Brahma Sutras (Shankara Bhashya)

by Swami Vireshwarananda | 1936 | 124,571 words | ISBN-10: 8175050063

This is the English translation of the Brahma-sutras including the commentary (Bhashya) of Shankara. The Brahma-sutra (or, Vedanta-sutra) is one of the three canonical texts of the Vedanta school of Hindu philosophy and represents an early exposition the Vedantic interpretation of the Upanishads. This edition has the original Sanskrit text, the r...

Chapter III, Section III, Adhikarana XXII

Adhikarana summary: Brihadaranyaka 3.4.1 and 3.5.1 constitute one Vidya

Brahma-Sutra 3.3.35: Sanskrit text and English translation.

अन्तरा भूतग्रामवत्स्वात्मनः ॥ ३५ ॥

antarā bhūtagrāmavatsvātmanaḥ || 35 ||

antarā—As being innermost of all; bhūtagrāmavat—as in the case of the elements; svātmanaḥ—(teaching) of the same Self.

35. The same Self (is taught) as being the innermost of all, as in the case of the elements.
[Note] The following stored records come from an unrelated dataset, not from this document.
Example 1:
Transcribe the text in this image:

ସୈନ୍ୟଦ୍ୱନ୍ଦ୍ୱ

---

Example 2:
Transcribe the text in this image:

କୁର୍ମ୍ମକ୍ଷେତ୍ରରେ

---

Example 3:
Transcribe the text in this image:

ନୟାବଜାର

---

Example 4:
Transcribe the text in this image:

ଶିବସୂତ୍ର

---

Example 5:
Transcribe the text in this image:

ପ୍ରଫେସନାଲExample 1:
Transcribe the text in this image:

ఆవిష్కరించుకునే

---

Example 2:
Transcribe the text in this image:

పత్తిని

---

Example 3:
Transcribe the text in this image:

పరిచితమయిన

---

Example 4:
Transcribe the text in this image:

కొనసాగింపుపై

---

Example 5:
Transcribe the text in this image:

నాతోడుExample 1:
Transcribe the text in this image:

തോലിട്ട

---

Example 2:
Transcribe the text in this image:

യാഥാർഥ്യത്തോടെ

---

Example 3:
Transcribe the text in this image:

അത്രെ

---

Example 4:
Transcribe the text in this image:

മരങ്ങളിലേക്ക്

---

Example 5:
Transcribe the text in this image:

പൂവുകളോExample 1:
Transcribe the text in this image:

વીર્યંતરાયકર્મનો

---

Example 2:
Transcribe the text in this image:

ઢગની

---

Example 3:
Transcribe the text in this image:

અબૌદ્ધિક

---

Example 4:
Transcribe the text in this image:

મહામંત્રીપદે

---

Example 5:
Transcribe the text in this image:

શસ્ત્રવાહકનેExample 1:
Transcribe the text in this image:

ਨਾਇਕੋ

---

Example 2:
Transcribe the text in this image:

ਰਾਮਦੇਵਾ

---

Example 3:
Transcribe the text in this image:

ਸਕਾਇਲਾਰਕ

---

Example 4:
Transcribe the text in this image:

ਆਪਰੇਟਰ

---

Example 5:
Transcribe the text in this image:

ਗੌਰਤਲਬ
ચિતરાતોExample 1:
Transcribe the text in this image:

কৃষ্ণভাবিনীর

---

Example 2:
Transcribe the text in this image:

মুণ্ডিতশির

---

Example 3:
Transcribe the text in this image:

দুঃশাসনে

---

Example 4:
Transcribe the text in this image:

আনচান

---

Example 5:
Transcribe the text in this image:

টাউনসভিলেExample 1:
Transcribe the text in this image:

In the Brihadaranyaka we find Ushasta questioning Yajnavalkya thus: “Explain to me the Brahman that is immediate and direct—the self that is within all”; and Yajnavalkya replies : “That which breathes through Prana is your self, that is within all” (Brih. 3. 4. 1). In the same Upanishad 8. 5. 1, to the same question put by Kahola, Yajnavalkya replies : “That which transcends hunger and thirst, grief and delusion, decay and death. Knowing this very Self” etc. The opponent holds that these two are separate Vidyas, because the answers given being different, the objects referred to must be different. The Sutra refutes this and says that the object is one, the Supreme Self, for it is impossible to conceive two Selves being simultaneously innermost of all in the same body, even as none of the five elements constituting the body can be the innermost of all in the true sense of the term, though relatively one element can be inside another. Similarly one Self alone can be the innermost of all. Therefore the same Self is taught in both the answers.

 

Brahma-Sutra 3.3.36: Sanskrit text and English translation.

अन्यथा भेदानुपपत्तिरिति चेत्, न, उपदेशान्तरवत् ॥ ३६ ॥

anyathā bhedānupapattiriti cet, na, upadeśāntaravat || 36 ||

anyathā—Otherwise; bheda-anupapattiḥ—the repetition cannot be accounted for; iti cet—if it be said; na—not so; upadeśānta-ravat—like another instruction (in the Chhandogya).

36. If it be said (that the two Vidyas are separate, for) otherwise the repetition cannot be accounted for, (we say) not so; (it is) like (the repetition) in another instruction (in the Chhandogya).

An objection is raised that unless the two texts refer to two different Selves, the repetition of the same subject would be meaningless. This Sutra says that it is not like that. The repetition has a significance. It is intended to make the student understand the subject more convincingly from different angles, and so the repetition does not justify us to take that two different Selves are taught here, even as the repetition of the teaching ‘Thou art That’ nine times does not entitle us to take the whole teaching in the Chhandogya as more than one Vidya. The difference in answer is due to the fact that the second answer tells something special about the Self. In the first it is taught that the Self is different from the body; in the second, that It is beyond relative attributes.